In this study, a qualitative approach was used. Individual in-depth unstructured interviews were conducted with a purposeful sample of pregnant women and their care providers. Data were analyzed using inductive content analysis method.
PARTICIPANTS AND RESEARCH CONTEXT
A total of 10 pregnant women and 10 prenatal care providers recruited from six urban health centers across Ahvaz, a south western city in Iran, were participated in the study.
The study was approved by the Ethics Committee affiliated to Ahvaz Jundishapur University of Medical Sciences.

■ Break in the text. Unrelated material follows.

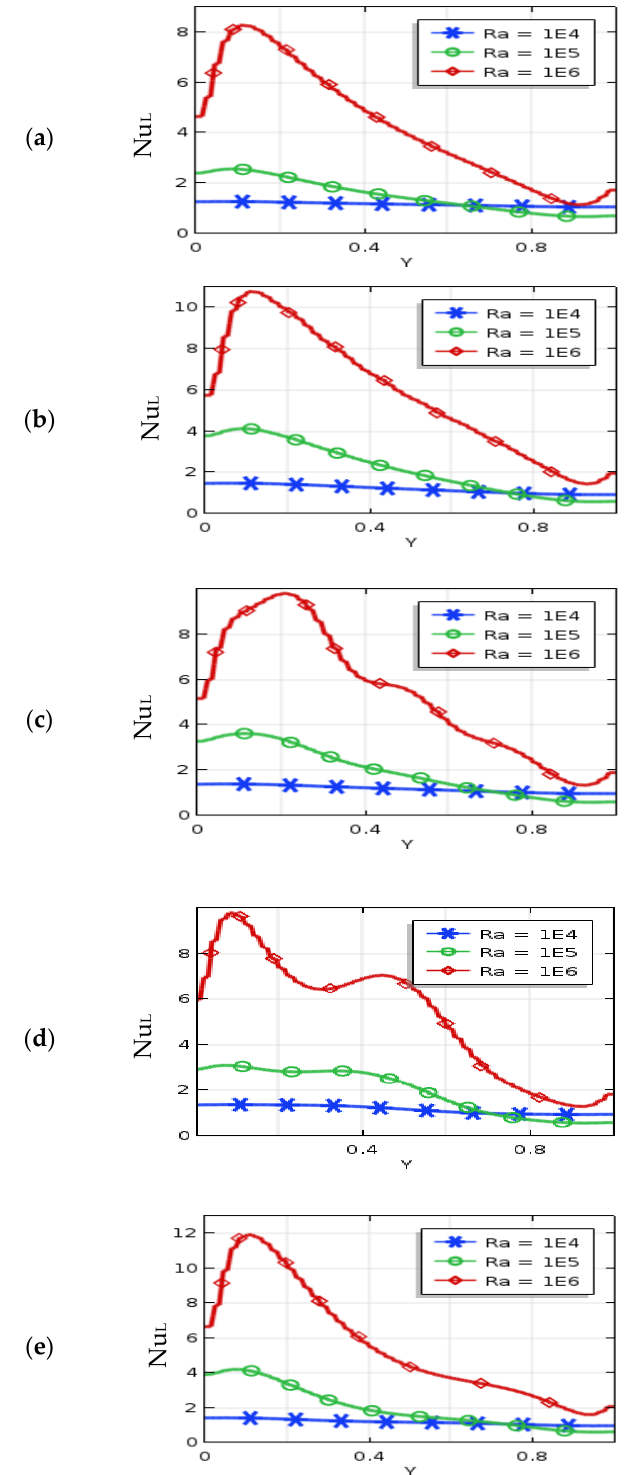
Figure 8. Local Nusselt number for Rayleigh number ( Ra ) and ( a ) umf, ( b ) λ = 0.1, ( c ) λ = 0.25, ( d ) λ = 0.5, and ( e ) λ = 1 when Ha = 30, d = 10 nm, ϕ = 0.04, n = 3, and τ = 1.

The ethical principles of voluntary participation, confidentiality, and anonymity were considered.
Analysis of participants' interviews resulted in seven themes: guideline-based care, time-saving care, nondiscriminatory care, privacy-respecting care, affordable comprehensive care, effective client-provider relationships, and caregivers' competency.
The findings explain the broader and less discussed dimensions of equitable care that are valuable information for the realization of equity in care. Understanding and focusing on these dimensions will help health policy-makers in designing more equitable healthcare services for pregnant women.